For Borough Council, US alt-radio merges with distinctly UK edges to form a mesmerising set. It’s gripping and distinctly their own, weaving the sort of magic you’ll find garnering critical acclaim and slammed-out rooms in a matter of no time. ‘Casino’ may have only been released a few weeks ago, yet tonight, it hits like a long-lost classic. Crunching hooks and mesmeric almost-raw sounds are amplified larger, and breakdowns of spiralling rock merge in a way that leaves Colours Hoxton floored.
Like flicking a flame into a box of fireworks, Lizzie Esau is an explosive rush of energy that rips and pulls at everything around her.
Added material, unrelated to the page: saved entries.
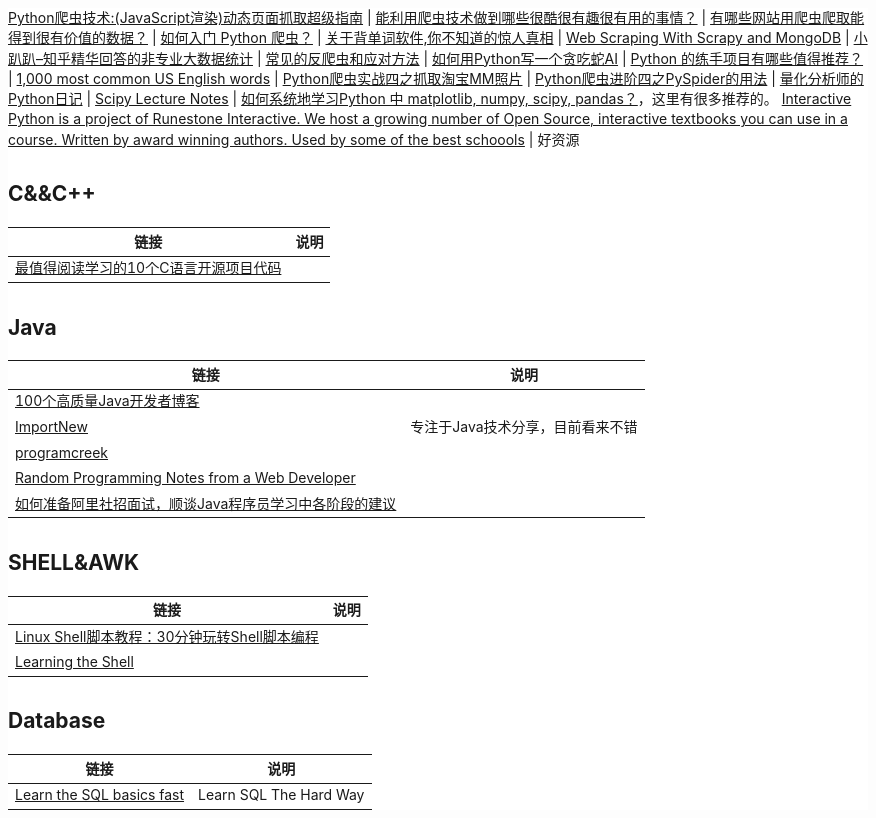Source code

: [Python爬虫技术:(JavaScript渲染)动态页面抓取超级指南](http://datartisan.com/article/detail/95.html) | 
[能利用爬虫技术做到哪些很酷很有趣很有用的事情？](https://www.zhihu.com/question/27621722) | 
[有哪些网站用爬虫爬取能得到很有价值的数据？](https://www.zhihu.com/question/36132174) | 
[如何入门 Python 爬虫？](https://www.zhihu.com/question/20899988#answer-31118600) | 
[关于背单词软件,你不知道的惊人真相](http://python.jobbole.com/84526/) | 
[Web Scraping With Scrapy and MongoDB](https://realpython.com/blog/python/web-scraping-with-scrapy-and-mongodb/) |
[小趴趴–知乎精华回答的非专业大数据统计](http://python.jobbole.com/84524/) | 
[常见的反爬虫和应对方法](http://zhuanlan.zhihu.com/python-hacker/20520370) | 
[如何用Python写一个贪吃蛇AI](http://www.hawstein.com/posts/snake-ai.html) | 
[Python 的练手项目有哪些值得推荐？](https://www.zhihu.com/question/29372574) | 
[1,000 most common US English words](https://gist.github.com/deekayen/4148741) | 
[Python爬虫实战四之抓取淘宝MM照片](http://cuiqingcai.com/1001.html) | 
[Python爬虫进阶四之PySpider的用法](http://cuiqingcai.com/2652.html) | 
[量化分析师的Python日记](https://uqer.io/community/share/54c89443f9f06c276f651a52) | 
[Scipy Lecture Notes](http://www.scipy-lectures.org/) | [如何系统地学习Python 中 matplotlib, numpy, scipy, pandas？](https://www.zhihu.com/question/37180159)，这里有很多推荐的。
[Interactive Python is a project of Runestone Interactive. We host a growing number of Open Source, interactive textbooks you can use in a course. Written by award winning authors. Used by some of the best schoools](http://interactivepython.org/runestone/default/user/login) | 好资源 


## C&&C++

链接 | 说明 
--- | ---
[最值得阅读学习的10个C语言开源项目代码](http://blog.jobbole.com/79023/) | 


## Java

链接 | 说明
--- | ---
[100个高质量Java开发者博客](http://www.importnew.com/7469.html) | 
[ImportNew](http://www.importnew.com/) | 专注于Java技术分享，目前看来不错
[programcreek](http://www.programcreek.com/) | 
[Random Programming Notes from a Web Developer](http://www.sergiy.ca/) | 
[如何准备阿里社招面试，顺谈Java程序员学习中各阶段的建议](http://blog.jobbole.com/99911/) | 


## SHELL&AWK

链接 | 说明
--- | ---
[Linux Shell脚本教程：30分钟玩转Shell脚本编程](http://c.biancheng.net/cpp/shell/) | 
[Learning the Shell](http://linuxcommand.org/lc3_learning_the_shell.php) | 


## Database

链接 | 说明 
--- | ---
[Learn the SQL basics fast](https://learncodethehardway.org/sql/) | Learn SQL The Hard Way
With feet firmly planted in soaring pop-rock, tonight is a call-out for the highest highs possible for a show that revels in the fizzing fun of it all. Grungy, punchy and oozing with main stage presence, it grabs you by the lapels and brings you into a kingdom only set to grow bigger with each step. ‘The Enemy’ and latest single ‘Impossible + Strange’ are immediate in their sheer insatiable pop hooks, but it’s new track ‘Crush’ that captures what Lizzie Esau is all about so well. Crunching riffs and immediate sugar-bitten buzz is served in abundance, and the set doesn’t relent from there.
‘Bleak Sublime’ serves as a real sizzling serve for an artist who takes pop and smashes it against the mosh pits in true celebratory fashion, turning things heavier and more powerful live. ‘Jellyfish’ and ‘Lazy Brain’ see Lizzie pour every ounce of passion out onto the stage, and as the lights go up and the queues to meet her afterwards pile up, it’s clear Lizzie Esau already has a seat at the superstar table well and truly reserved.